You seem to believe there's no such thing as potential, and that you shouldn't seek to reach it, simply because no one can offer you advice which will guarantee you success with 100% certainty. Believing there is any point in trying, however, has more to do with whether you want a better life or not, and are willing to risk failure in order to pursue that possibility, and it has less to do with whether or not your current situation looks bleak. No one can give "advice" that will guarantee you anything, other than advising you not to try anything at all and guaranteeing that nothing will ever change or be worthwhile if you don't.
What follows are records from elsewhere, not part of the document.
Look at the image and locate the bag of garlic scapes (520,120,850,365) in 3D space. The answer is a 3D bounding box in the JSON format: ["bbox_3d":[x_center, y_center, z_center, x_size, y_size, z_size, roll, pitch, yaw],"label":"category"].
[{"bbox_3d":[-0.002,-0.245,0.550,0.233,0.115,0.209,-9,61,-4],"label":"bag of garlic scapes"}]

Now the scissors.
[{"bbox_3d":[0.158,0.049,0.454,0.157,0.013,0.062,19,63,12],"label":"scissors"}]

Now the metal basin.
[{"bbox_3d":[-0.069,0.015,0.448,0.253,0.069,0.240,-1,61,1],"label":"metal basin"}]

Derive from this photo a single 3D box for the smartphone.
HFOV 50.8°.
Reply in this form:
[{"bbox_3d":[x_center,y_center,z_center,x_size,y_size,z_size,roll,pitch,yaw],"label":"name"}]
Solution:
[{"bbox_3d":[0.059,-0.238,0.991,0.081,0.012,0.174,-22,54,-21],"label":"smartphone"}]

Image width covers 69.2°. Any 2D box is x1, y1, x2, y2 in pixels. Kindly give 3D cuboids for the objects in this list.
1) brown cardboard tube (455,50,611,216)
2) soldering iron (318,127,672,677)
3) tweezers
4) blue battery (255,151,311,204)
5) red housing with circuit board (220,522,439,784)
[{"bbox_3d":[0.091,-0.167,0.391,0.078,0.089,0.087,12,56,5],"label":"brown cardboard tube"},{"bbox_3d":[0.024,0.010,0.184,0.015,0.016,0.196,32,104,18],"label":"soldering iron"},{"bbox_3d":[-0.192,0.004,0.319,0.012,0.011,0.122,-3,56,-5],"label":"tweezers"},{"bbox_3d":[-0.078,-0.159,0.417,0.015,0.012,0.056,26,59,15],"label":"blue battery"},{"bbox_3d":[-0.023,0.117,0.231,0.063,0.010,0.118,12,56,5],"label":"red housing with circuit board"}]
Attempting to realise your potential is about actually being willing to take the chance in spite of the fact that it might not work, after realising that the only alternative is having no potential anyway. One of these outlooks is useful for the human organism and is thus positive, and correct, the other is a one way ticket to atrophy, is useless, and is thus wrong. Subjectivity doesn't even come into it, it's a universal fact for a living creature that attempting to live in spite of all odds is healthy and giving up for any reason at all is diseased. You don't need a book written by some rich idiot (who has never had any problems) to tell you any of this, you just need to have a human body which has experienced enough misery to learn the difference between what it really wants and what it doesn't really want, to the point where it can easily make the decision to risk foolishly "trying" because it knows that failing won't be any worse than the already unsatisfactory situation which it faces, while even a 0.001% chance at changing it exists and is worth pursuing, or rather, it's not worth not pursuing.
Fun fact: A fox will chew its own leg off to escape if it becomes stuck in a rabbit snare. And it doesn't care if you think it has no potential, it will go on living and through sheer force of will and is over 1,000,000% more likely to succeed and "realise its potential" than one who doesn't try and is content to just lay around in the grass.
Last edited by Invader on 25 Aug 2010, 2:06 pm, edited 1 time in total.